19 Mar Sector Analysis — Human Resources
Austerity has forced HR to be more commercially minded and technology has contributed to making this happen — a virtuous circle is in place
Recruitment agencies report steady but far from overwhelming demand across the HR market as a whole, with some saying contract and interim roles have picked up the slack where permanent hiring has slowed.
Stephen Menko, the director of HR recruiter Ortus, picks out three particularly strong sectors: oil & gas, retail and financial services, with reward, and compensation & benefits skills in particular demand in the latter sector.
Meanwhile, Emma-Claire Kavanagh, head of HR at interim and executive recruiter Eton Bridge Partners, sees demand increasing for learning & development and talent management experts across her markets. “The economy is showing signs of recovery and the challenge for businesses now is how they retain their top talent,” she says. “Recruiting commercially-focused learning and talent specialists is a signal that career development, succession planning and training is important and they are prepared to invest in their employees’ future potential.”
Indeed, Claire McCartney, a research adviser at the Chartered Institute of Personnel & Development (CIPD), calls employee engagement — “getting the best from employees in difficult times… building trust” — a crucial skill. Getting the best from staff across the business and getting the best out of HR teams means the clever use of technology.
Also saying rewards and HR analytics professionals are “very much in demand”, James Ballard, one of the founders of HR recruiter Annapurna HR, tells Recruiter that the firm has spent the last 18 months mapping out talent able to work with Software-as-a-Service (SaaS) product Workday. Oracle’s Fusion, he says, is next. “I think we are ahead of the curve,” he says, “but it’s no secret that recruiters need to build specialised talent pools in those areas.”

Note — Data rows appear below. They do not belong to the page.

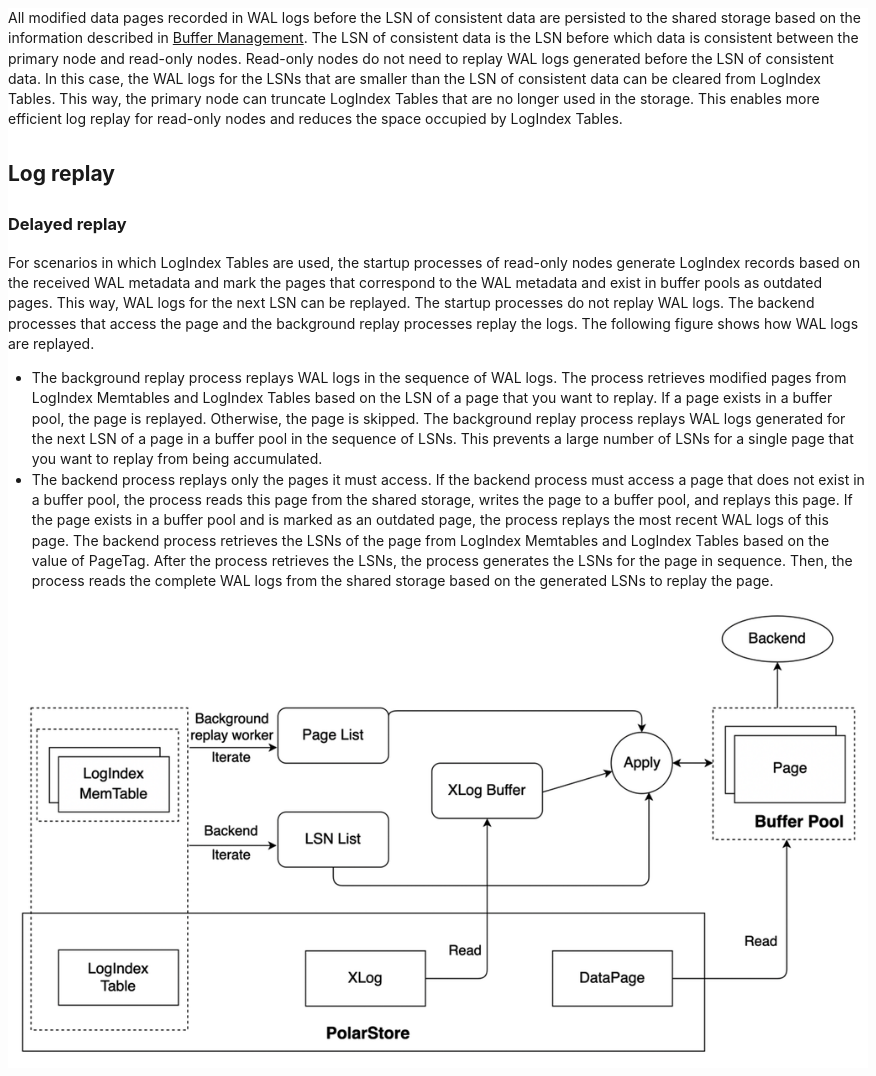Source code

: All modified data pages recorded in WAL logs before the LSN of consistent data are persisted to the shared storage based on the information described in [Buffer Management](./buffer-management.md). The LSN of consistent data is the LSN before which data is consistent between the primary node and read-only nodes. Read-only nodes do not need to replay WAL logs generated before the LSN of consistent data. In this case, the WAL logs for the LSNs that are smaller than the LSN of consistent data can be cleared from LogIndex Tables. This way, the primary node can truncate LogIndex Tables that are no longer used in the storage. This enables more efficient log replay for read-only nodes and reduces the space occupied by LogIndex Tables.

## Log replay

### Delayed replay

For scenarios in which LogIndex Tables are used, the startup processes of read-only nodes generate LogIndex records based on the received WAL metadata and mark the pages that correspond to the WAL metadata and exist in buffer pools as outdated pages. This way, WAL logs for the next LSN can be replayed. The startup processes do not replay WAL logs. The backend processes that access the page and the background replay processes replay the logs. The following figure shows how WAL logs are replayed.

- The background replay process replays WAL logs in the sequence of WAL logs. The process retrieves modified pages from LogIndex Memtables and LogIndex Tables based on the LSN of a page that you want to replay. If a page exists in a buffer pool, the page is replayed. Otherwise, the page is skipped. The background replay process replays WAL logs generated for the next LSN of a page in a buffer pool in the sequence of LSNs. This prevents a large number of LSNs for a single page that you want to replay from being accumulated.
- The backend process replays only the pages it must access. If the backend process must access a page that does not exist in a buffer pool, the process reads this page from the shared storage, writes the page to a buffer pool, and replays this page. If the page exists in a buffer pool and is marked as an outdated page, the process replays the most recent WAL logs of this page. The backend process retrieves the LSNs of the page from LogIndex Memtables and LogIndex Tables based on the value of PageTag. After the process retrieves the LSNs, the process generates the LSNs for the page in sequence. Then, the process reads the complete WAL logs from the shared storage based on the generated LSNs to replay the page.

![image.png](../imgs/59_LogIndex_11.png)
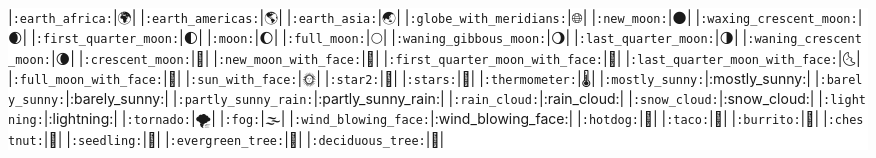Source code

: |`:earth_africa:`|:earth_africa:|
|`:earth_americas:`|:earth_americas:|
|`:earth_asia:`|:earth_asia:|
|`:globe_with_meridians:`|:globe_with_meridians:|
|`:new_moon:`|:new_moon:|
|`:waxing_crescent_moon:`|:waxing_crescent_moon:|
|`:first_quarter_moon:`|:first_quarter_moon:|
|`:moon:`|:moon:|
|`:full_moon:`|:full_moon:|
|`:waning_gibbous_moon:`|:waning_gibbous_moon:|
|`:last_quarter_moon:`|:last_quarter_moon:|
|`:waning_crescent_moon:`|:waning_crescent_moon:|
|`:crescent_moon:`|:crescent_moon:|
|`:new_moon_with_face:`|:new_moon_with_face:|
|`:first_quarter_moon_with_face:`|:first_quarter_moon_with_face:|
|`:last_quarter_moon_with_face:`|:last_quarter_moon_with_face:|
|`:full_moon_with_face:`|:full_moon_with_face:|
|`:sun_with_face:`|:sun_with_face:|
|`:star2:`|:star2:|
|`:stars:`|:stars:|
|`:thermometer:`|:thermometer:|
|`:mostly_sunny:`|:mostly_sunny:|
|`:barely_sunny:`|:barely_sunny:|
|`:partly_sunny_rain:`|:partly_sunny_rain:|
|`:rain_cloud:`|:rain_cloud:|
|`:snow_cloud:`|:snow_cloud:|
|`:lightning:`|:lightning:|
|`:tornado:`|:tornado:|
|`:fog:`|:fog:|
|`:wind_blowing_face:`|:wind_blowing_face:|
|`:hotdog:`|:hotdog:|
|`:taco:`|:taco:|
|`:burrito:`|:burrito:|
|`:chestnut:`|:chestnut:|
|`:seedling:`|:seedling:|
|`:evergreen_tree:`|:evergreen_tree:|
|`:deciduous_tree:`|:deciduous_tree:|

At SAP, the business enterprise software provider’s UK & Ireland HR director Laura Burton tells Recruiter: “We’ve automated a lot of our processes, a lot of the more transactional [HR] work as such has been streamlined and we’ve continued to automate more year-in, year-out, freeing up time for the HR business partners to be more strategic.”
Having what Burton calls “financially commercial strengths” and the ability to work strategically and partner with the business are the top priorities for her HR team, she says, alongside building organisational design capability.
Thiloni Fothergill, an HR talent acquisition business partner at consumer brand Kellogg’s, goes further, saying that her firm would thus demand in HR recruits “the gravitas to be recognised as one of the business function’s leadership teams — influencing and inspiring at all levels throughout the structure”.
Another recurring feature, though more prominently seen in last year’s HR Sector Analysis (Recruiter, February 2012), is HR people who are in Fothergill’s words “experts in dealing with and guiding business areas through ever changing environments and cultures”.
While skilled professionals expert in any number of areas in HR — and beyond — seem to be in short supply, Fothergill’s answer to Recruiter’s question of whether the people they need are available is that “they are available if we think and attract differently from the traditional places”. Innovation is very much the name of the game for both HR and HR recruitment.
HR director (UK & Ireland), SAP
“It’s really important we have a lot of different people from all levels in SAP that will go on into HR, because I think it gives them the full spectrum of the business, and I also think it really helps HR because it gives them the understanding and the importance of what we’re doing.”
UK HR talent acquisition business partner, Kellogg’s
“In order to have an effective recruitment strategy talent acquisition and talent management need to be linked. Talent pipelining can only be done effectively when HR and talent acquisition work in partnership.”
Research adviser, CIPD
“The signs are that more organisations are focusing on retention because they’re starting to think that people may be starting to look for jobs… [it had been] quite a low priority in recent years.”
“Demand has declined for recruiters and generalists, there’s increased demand for reward people, especially with regulatory and FSA professional experience, and also comps & bens and L&D.”